One of the most distinguishing qualities of the crypto is its finite supply.
Nakamoto developed the cryptocurrency primarily as a form of digital gold and capped the total supply of BTC to replicate the finite supply, in physical terms, of the precious metal.
Numerous cryptocurrencies have a cap on the total number of tokens that can be produced during their lifetime.
This is done for a variety of reasons, including keeping inflation at bay, producing artificial scarcity, price manipulation, and enhancing the token’s appeal.
BTC total market cap at $865.60 billion on the weekend chart | Source: TradingView.com
Scarcity Equals Buying Frenzy
With the number of new bitcoins released per block slashed every four years, by half, experts anticipate that by 2140, all leftover bitcoins will be fully mined.
When the crypto was founded, the amount of new BTCs created each block was 50, but has since fallen to 6.25 as of May 2020.
Because of Bitcoin’s restricted availability, it would become a more valuable item. The crypto asset’s scarcity will almost certainly result in a purchasing frenzy.
And as fear of missing out (FOMO) sets in, BTC’s price will rapidly climb as a result of the high demand for the crypto.

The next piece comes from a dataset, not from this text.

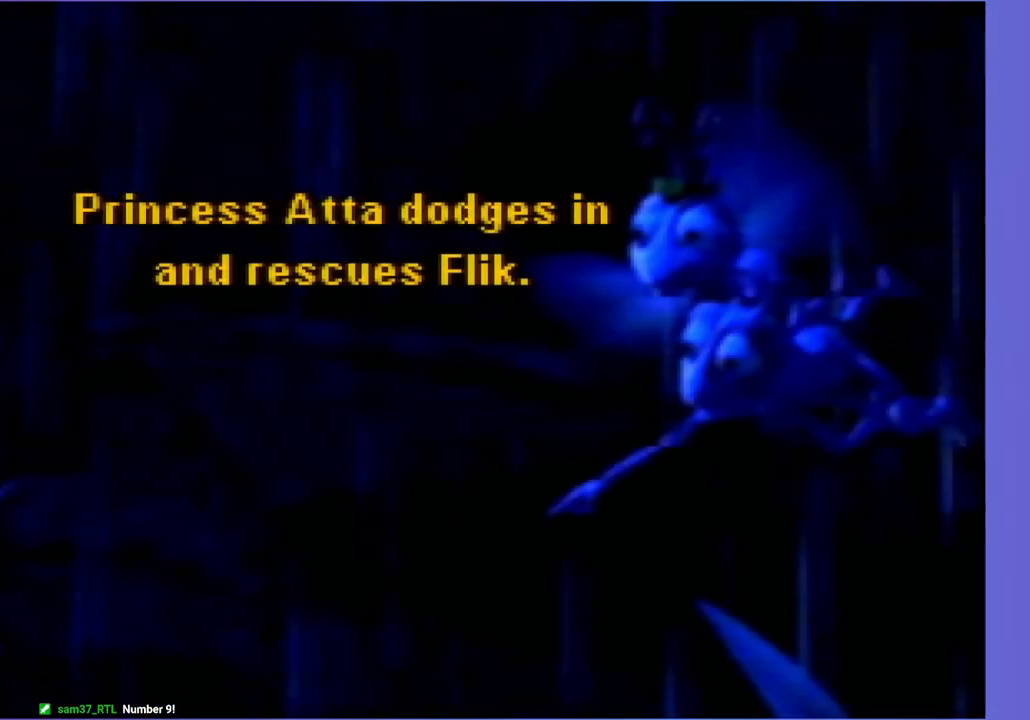
{"buttons": [], "left_stick": "up", "events": [[83, "Z", "up"], [150, "Z", "down"], [283, "Z", "up"], [417, "Z", "down"], [500, "Z", "up"]]}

According to Chainalysis, a blockchain analytics company, one-fifth of all Bitcoins mined have been lost.
Numerous Bitcoins are stored in wallets that are no longer accessible owing to forgotten passwords or destroyed physical hardware.

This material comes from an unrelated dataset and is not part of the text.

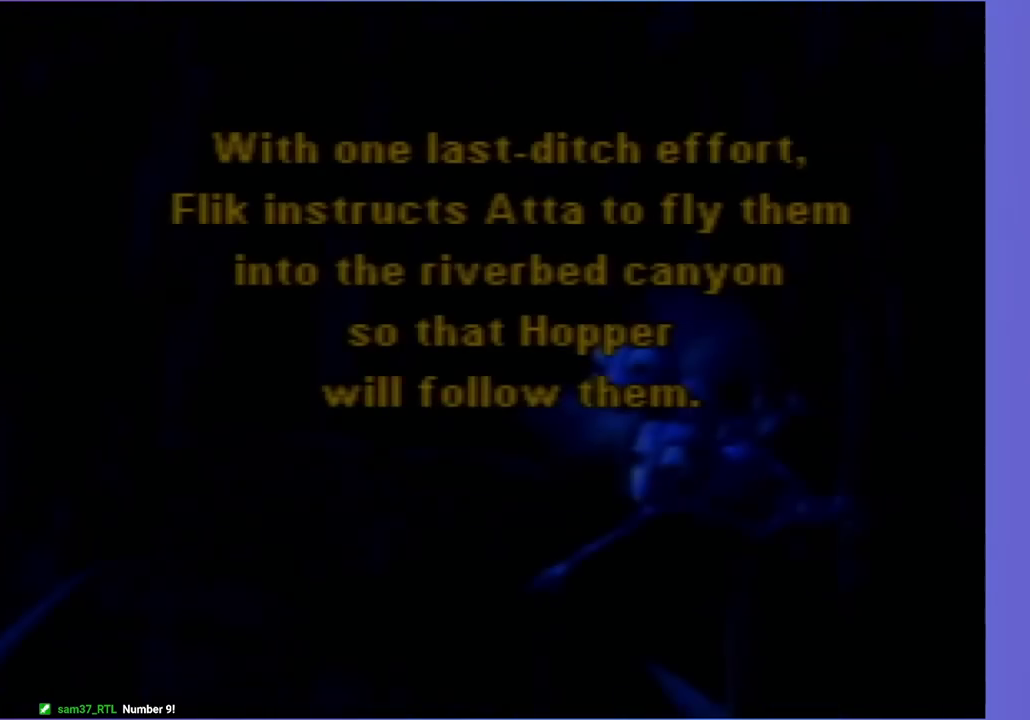
{"buttons": ["Z"], "left_stick": "center", "events": [[50, "Z", "down"], [83, "left_stick", "center"], [150, "Z", "up"], [267, "Z", "down"], [300, "Z", "up"], [417, "Z", "down"]]}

The Vaunted $1 Million Price Tag
Additionally, the cryptocurrency industry has predicted that the resulting scarcity of Bitcoin would help drive the asset’s price higher, with some expecting a base price of $1 million — or even higher.
Many feel that the asset might even become a worldwide reserve asset, accelerating its adoption.
BTC Mining Difficulty Up
Meanwhile, just as miners assisted in the release of the 19 millionth BTC on Friday, the BTC network’s mining difficulty increased to an all-time high of 28.587 trillion.
The difficulty of the Bitcoin network is proportional to the processing power needed to mine BTC blocks, which presently requires a hash rate of 201.84 exahash per second (EH/s), data from Blockchain.com show.